Data subject access request
Under the GDPR, a Data Subject has the right to request a record of the data held about him/her. To do this a request should be submitted in writing to the Practice Manager, Shilpa Dave Ltd, Kirby Chemist and Dental Centre, 52 High Street Teddington, TW11 8HD. We may ask the Data Subject to provide Us with proof of identity to make sure We are giving information to the right person.
Other rights of Data Subject
The GDPR gives Data Subjects a number of other rights including the right to request the correction or erasure of Personal Data, the right to request the restriction of processing of Personal Data, the right to request the transfer of Personal Data (to the Data Subjector a third party), and the right to withdraw Your consent to the processing at any time where consent is the lawful basis for processing.
Please note that the ways in which we collect, use and protect Personal Data will be reviewed periodically and may change from time to time. We will notify you by email should such changes occur.
If you have any questions about privacy issues, want Us to update Your marketing preferences, or amend information, please contact Us either by email at email@example.com or by post at Shilpa Dave Ltd., Kirby Chemist and Dental Centre, 52 High St Teddington, TW11 8HD.
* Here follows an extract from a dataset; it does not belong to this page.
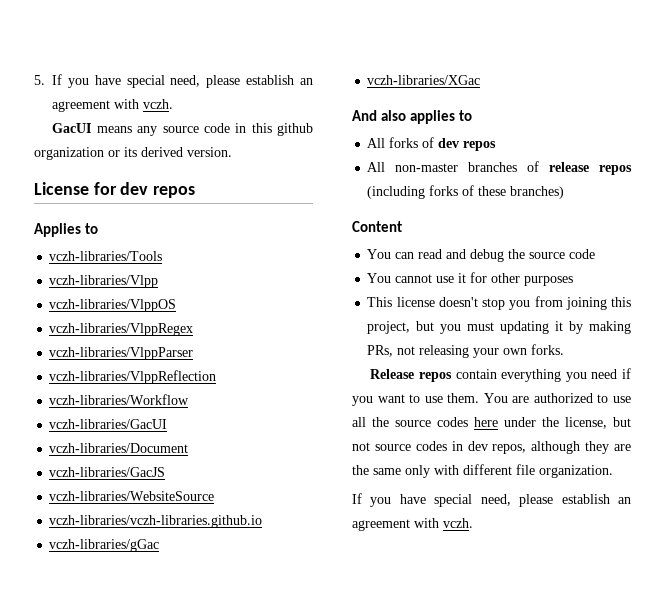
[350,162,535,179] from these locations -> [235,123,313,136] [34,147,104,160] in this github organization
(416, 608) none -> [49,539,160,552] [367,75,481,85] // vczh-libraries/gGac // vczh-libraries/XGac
In the first instance, please contact Us using the details above. If this does not resolve your complaint to your satisfaction, You have the right to complain to the Information Commissioner about the way in which we collect and use Your personal Data. Email https://www.ico.org.uk/concerns or telephone 0303 123 1113 or write to ICO, 100 College Road, Harrow, HA1 1BQ.
We are registered with the ICO reference number A8243139.
I agree to the collection and processing of my data in accordance with the terms and conditions detailed above.